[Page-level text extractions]

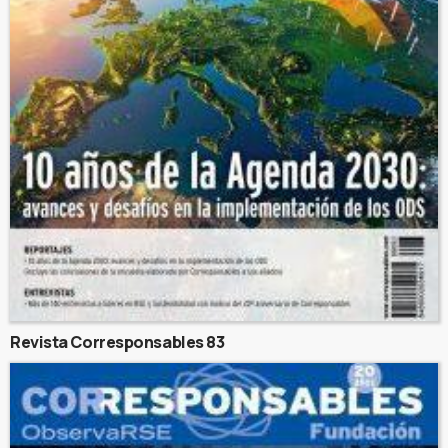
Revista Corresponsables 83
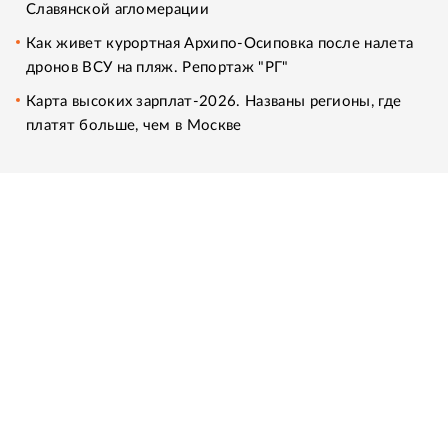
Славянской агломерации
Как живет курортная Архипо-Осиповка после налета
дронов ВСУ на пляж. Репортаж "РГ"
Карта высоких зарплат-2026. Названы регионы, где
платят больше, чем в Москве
==
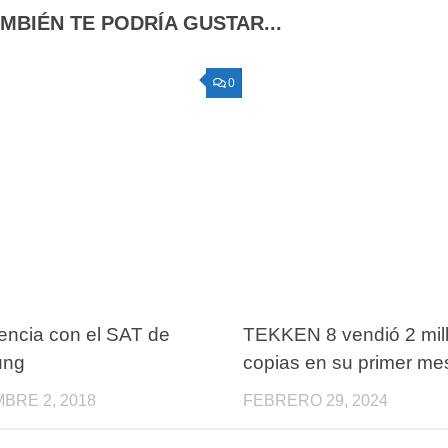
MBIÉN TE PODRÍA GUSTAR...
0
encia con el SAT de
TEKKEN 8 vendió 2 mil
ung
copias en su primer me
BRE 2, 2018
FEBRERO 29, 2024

■ Work to complete ■
What you return must match, character for character, the lines above from the one with "Revista Corresponsables 83" through the one with "платят больше, чем в Москве", minus any pictures.

■ Completed task ■
Revista Corresponsables 83
Славянской агломерации
Как живет курортная Архипо-Осиповка после налета
дронов ВСУ на пляж. Репортаж "РГ"
Карта высоких зарплат-2026. Названы регионы, где
платят больше, чем в Москве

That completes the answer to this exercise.